= Aim of the exercise =
Write out the lines below from the first one up to and including the line with "Try modifying your search", swapping "donations" for "contributions" and changing nothing else.

= Listed records =

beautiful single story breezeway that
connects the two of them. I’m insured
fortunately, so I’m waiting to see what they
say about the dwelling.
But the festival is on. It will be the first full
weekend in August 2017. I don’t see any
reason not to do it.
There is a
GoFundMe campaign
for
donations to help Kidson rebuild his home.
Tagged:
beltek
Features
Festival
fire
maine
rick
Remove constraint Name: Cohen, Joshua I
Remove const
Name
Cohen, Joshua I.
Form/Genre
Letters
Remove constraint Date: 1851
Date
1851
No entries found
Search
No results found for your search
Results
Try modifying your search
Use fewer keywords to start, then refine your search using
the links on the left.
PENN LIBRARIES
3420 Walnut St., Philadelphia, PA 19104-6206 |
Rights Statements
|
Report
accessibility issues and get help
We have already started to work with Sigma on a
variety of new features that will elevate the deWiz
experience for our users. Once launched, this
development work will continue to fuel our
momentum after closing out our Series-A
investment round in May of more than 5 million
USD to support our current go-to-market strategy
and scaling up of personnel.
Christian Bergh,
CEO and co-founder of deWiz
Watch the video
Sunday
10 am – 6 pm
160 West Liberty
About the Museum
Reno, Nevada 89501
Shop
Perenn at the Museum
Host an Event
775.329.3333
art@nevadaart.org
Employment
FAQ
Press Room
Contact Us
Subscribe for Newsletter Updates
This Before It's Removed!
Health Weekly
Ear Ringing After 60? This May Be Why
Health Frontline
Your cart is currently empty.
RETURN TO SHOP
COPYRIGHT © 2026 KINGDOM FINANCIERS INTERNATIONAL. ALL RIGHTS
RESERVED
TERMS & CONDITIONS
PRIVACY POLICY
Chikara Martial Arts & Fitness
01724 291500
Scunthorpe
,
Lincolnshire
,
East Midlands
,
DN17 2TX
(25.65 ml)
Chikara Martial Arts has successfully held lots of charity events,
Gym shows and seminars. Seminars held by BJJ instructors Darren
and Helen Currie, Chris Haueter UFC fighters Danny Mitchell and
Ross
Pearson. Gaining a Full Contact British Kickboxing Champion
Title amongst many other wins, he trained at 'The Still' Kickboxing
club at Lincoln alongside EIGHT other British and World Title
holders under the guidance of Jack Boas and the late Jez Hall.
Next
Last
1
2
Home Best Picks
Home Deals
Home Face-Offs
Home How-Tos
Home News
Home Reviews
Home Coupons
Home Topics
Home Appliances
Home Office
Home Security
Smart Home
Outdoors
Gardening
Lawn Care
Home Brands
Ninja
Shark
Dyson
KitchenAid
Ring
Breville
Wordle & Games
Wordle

= Reply to the task =
beautiful single story breezeway that
connects the two of them. I’m insured
fortunately, so I’m waiting to see what they
say about the dwelling.
But the festival is on. It will be the first full
weekend in August 2017. I don’t see any
reason not to do it.
There is a
GoFundMe campaign
for
contributions to help Kidson rebuild his home.
Tagged:
beltek
Features
Festival
fire
maine
rick
Remove constraint Name: Cohen, Joshua I
Remove const
Name
Cohen, Joshua I.
Form/Genre
Letters
Remove constraint Date: 1851
Date
1851
No entries found
Search
No results found for your search
Results
Try modifying your search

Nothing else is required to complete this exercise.